Özetle, kanun hükmünün başlığı açıkça “örtülü kazanç dağıtımı” olup, kurumlar tarafından elde edilmeyen, elde edilmesi de açıkça mümkün olmayan bir kazancın dağıtıldığı iddiasında bulunulamaz. Elde edilmeyen, elde edilmesi imkan dahilinde olmayan kazanç için böyle bir hüküm ihdas edilemez. Açıkça kanun hükmü kurum için elde edilebilecek olan bir kazancın örtülü olarak dağıtılabileceğini belirtirken, rasyonel olmayan gerekçelerle ortalama ticari kredi faiz oranlarının alınması hatalıdır. Bu yorum şekli, transfer fiyatlandırması kanun ve tebliğ düzenlemeleri ile temelde ruhuna aykırıdır. Yapılacak incelemelere bağlı tarhiyatların ise ihtilaf konusu olması kaçınılmazdır.
Bize göre yargının uygulamada “reeskont faiz oranı” kararları da kanuna uygun değildir. Burada, bankaların bankası, TCMB’nin bankalara likiditesi yüksek kıymetli evraklar/senetler karşılığında kullandırdığı bir faiz oranı olan reeskont faiz oranlarının da hukuken hiçbir karşılaştırılabilir özelliği mevcut değildir.

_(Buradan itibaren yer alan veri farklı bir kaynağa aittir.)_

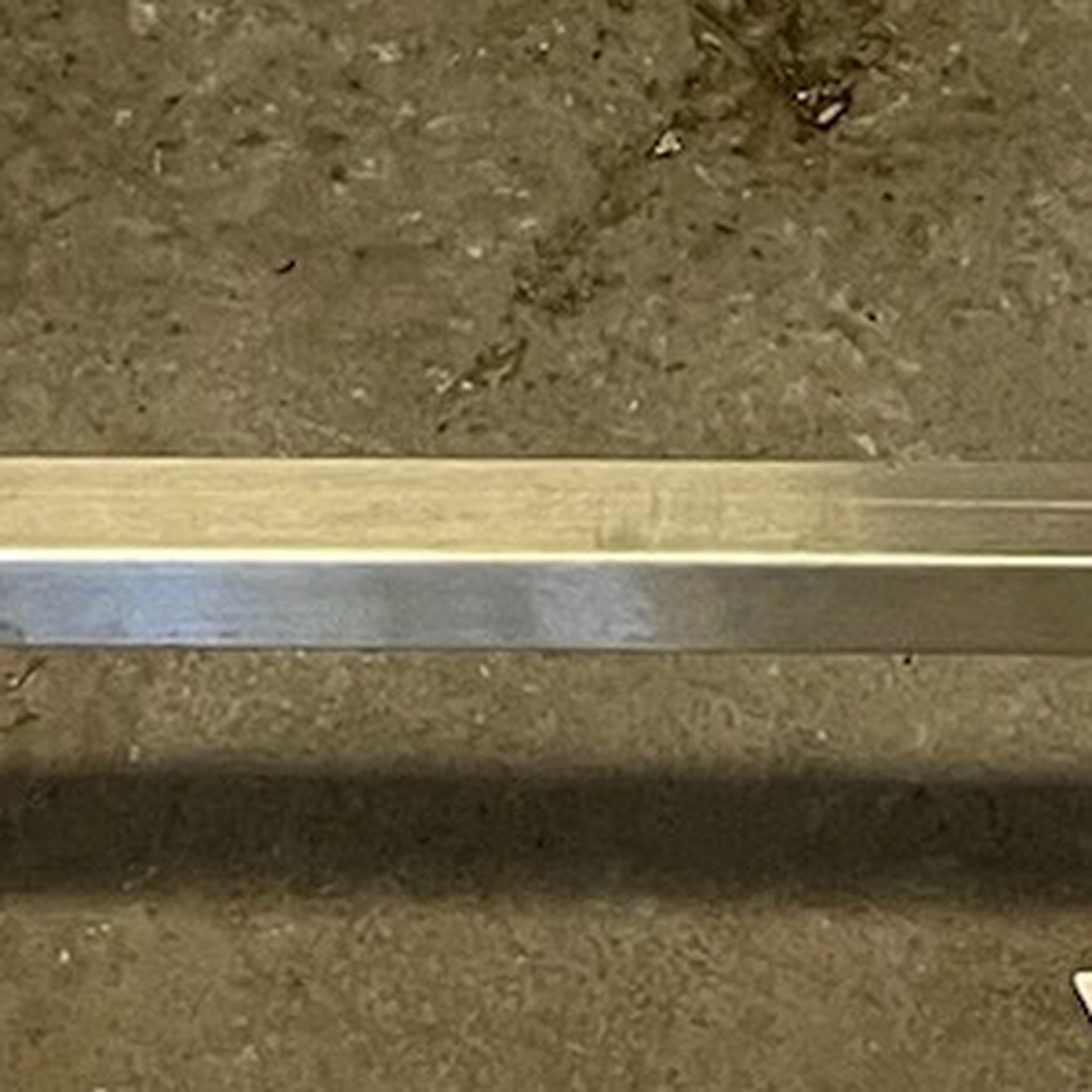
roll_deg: +2.2
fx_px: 5603
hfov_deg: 11.1
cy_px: -1318
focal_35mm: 157
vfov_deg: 10.0
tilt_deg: -31.9
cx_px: 484
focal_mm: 5.1
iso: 80
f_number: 1.6
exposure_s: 1/50
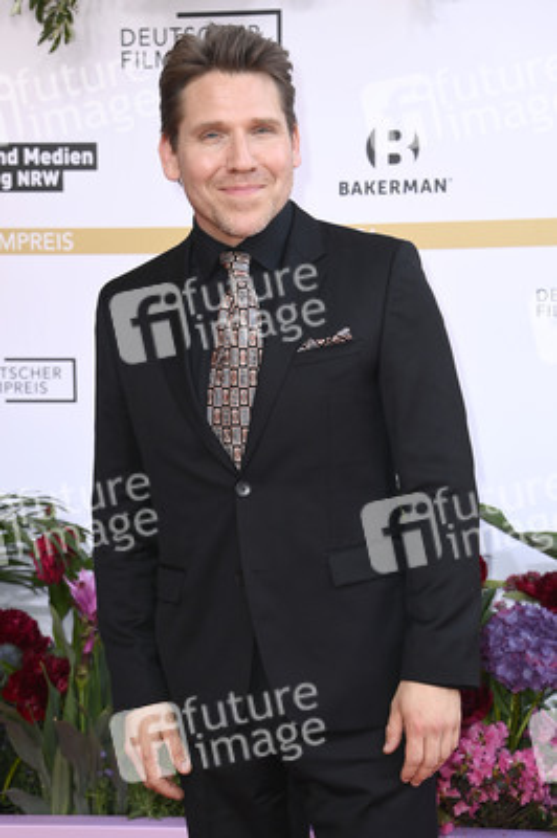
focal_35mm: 112
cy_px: 419
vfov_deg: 18.3
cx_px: 278
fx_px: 2604
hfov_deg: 12.2
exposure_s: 1/250
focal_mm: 112
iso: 500
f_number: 6.3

Biz, temel olarak bu konuda sabit ve varsayımsal bir emsal bedel tespitinin her şekliyle hatalı ve işin ruhuna uygun olmadığını düşünmekteyiz. Bu konuda yapılan iş ve işlemler ile ekonomik ve hukuki durumların özel incelenerek duruma göre emsal bedel tespitinin yapılması gerektiğini düşünmekteyiz. Bu nedenle, sabit bir emsal bedelin yasal olmadığını ve bu konuda Gelir İdaresi Başkanlığının yorum ve değerlendirmelerinin daha güçlü ve daha değerli olduğunu düşünmekteyiz.